Last week, as the Foreign Secretary, Margaret Beckett, was declaring that the withdrawal of British forces from parts of Iraq was evidence of "mission accomplished", the senior British commander in the country disclosed that the security situation in Basra had deteriorated. Lieutenant General Nick Houghton told the Commons defence committee: "There is a worrying amount of violence and murder carried out between rival Shia factions. There is no doubt that it has got worse of late, due to the protracted period of talks to form the government."

Since a spate of bomb attacks against them last autumn, British forces have largely kept out of the centre of Basra. Much of the police force in the south has been taken over by Shia militias who often clash with one another as well as intimidating ordinary people and attacking what is left of the Sunni community in the south.

Independent on Sunday, 25/6/06

At least 50,000 Iraqis dead

At least 50,000 Iraqis have died violently since the 2003 U.S.-led invasion, according to statistics from the Baghdad morgue, the Iraqi Health Ministry and other agencies - a toll 20,000 higher than previously acknowledged by the Bush administration.
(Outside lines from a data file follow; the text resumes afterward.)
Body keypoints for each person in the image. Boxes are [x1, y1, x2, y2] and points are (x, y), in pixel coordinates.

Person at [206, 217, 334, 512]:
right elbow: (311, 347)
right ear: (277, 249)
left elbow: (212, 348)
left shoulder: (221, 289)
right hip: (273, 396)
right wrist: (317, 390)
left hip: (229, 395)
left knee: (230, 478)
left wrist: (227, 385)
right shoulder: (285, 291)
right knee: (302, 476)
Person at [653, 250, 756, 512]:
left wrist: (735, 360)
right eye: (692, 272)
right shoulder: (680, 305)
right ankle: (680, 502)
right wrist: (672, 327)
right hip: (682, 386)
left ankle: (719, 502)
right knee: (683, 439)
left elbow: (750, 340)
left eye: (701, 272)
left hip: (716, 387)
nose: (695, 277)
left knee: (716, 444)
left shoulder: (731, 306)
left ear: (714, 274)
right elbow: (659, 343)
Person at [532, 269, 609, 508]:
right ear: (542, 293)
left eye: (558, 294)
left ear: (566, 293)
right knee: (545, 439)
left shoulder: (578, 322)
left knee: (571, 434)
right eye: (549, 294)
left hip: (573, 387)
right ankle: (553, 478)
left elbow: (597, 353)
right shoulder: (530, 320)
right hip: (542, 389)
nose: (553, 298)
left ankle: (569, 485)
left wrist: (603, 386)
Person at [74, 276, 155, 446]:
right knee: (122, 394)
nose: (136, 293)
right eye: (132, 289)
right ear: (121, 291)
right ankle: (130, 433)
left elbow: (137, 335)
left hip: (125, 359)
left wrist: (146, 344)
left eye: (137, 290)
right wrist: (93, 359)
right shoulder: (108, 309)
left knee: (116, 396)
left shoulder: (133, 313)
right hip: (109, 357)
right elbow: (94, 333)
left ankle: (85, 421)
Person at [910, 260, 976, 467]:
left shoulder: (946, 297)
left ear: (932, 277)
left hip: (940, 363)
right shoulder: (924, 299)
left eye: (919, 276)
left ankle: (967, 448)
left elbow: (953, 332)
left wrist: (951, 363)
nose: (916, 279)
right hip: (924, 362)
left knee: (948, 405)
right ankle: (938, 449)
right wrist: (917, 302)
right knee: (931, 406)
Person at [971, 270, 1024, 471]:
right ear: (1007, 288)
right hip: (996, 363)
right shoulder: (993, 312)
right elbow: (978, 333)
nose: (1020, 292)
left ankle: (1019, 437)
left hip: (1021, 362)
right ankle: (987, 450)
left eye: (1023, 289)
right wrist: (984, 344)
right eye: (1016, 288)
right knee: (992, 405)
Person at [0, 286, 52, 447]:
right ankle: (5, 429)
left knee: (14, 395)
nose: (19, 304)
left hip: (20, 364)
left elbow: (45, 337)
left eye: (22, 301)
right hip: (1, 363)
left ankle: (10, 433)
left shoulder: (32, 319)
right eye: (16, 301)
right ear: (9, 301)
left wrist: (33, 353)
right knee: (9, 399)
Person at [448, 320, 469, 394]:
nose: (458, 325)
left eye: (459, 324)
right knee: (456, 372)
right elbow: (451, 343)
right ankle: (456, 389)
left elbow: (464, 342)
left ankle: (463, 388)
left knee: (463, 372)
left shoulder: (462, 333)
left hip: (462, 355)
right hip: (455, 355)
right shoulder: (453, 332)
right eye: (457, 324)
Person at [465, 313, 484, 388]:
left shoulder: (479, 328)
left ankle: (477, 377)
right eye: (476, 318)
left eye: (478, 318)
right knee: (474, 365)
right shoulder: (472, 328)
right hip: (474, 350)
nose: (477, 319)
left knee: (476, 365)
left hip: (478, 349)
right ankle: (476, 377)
Many more Iraqis are believed to have been killed but not counted because of serious lapses in recording deaths in the chaotic first year after the invasion, when there was no functioning Iraqi government, and continued spotty reporting nationwide since.

Iraqi officials involved in compiling the statistics say violent deaths in some regions have been grossly undercounted, notably in the troubled province of Al Anbar in the west. Health workers there are unable to compile the data because of violence, security crackdowns, electrical shortages and failing telephone networks.

The Health Ministry acknowledged the undercount. In addition, the ministry said its figures exclude the three northern provinces of the semi-autonomous region of Kurdistan because Kurdish officials do not provide death toll figures to the government in Baghdad.

Los Angeles Times, 25/6/06

Baghdad state of emergency

The Iraqi government declared a state of emergency and imposed a curfew on Friday after insurgent gunmen set up roadblocks in central Baghdad and opened fire on US and Iraqi troops just north of the heavily fortified Green Zone.

With just two hours notice, the prime minister ordered everyone off the streets of the capital from 2 pm on Friday until 6 am Saturday. US and Iraqi forces also were engaged in firefights with insurgents in the dangerous Dora neighbourhood in south Baghdad.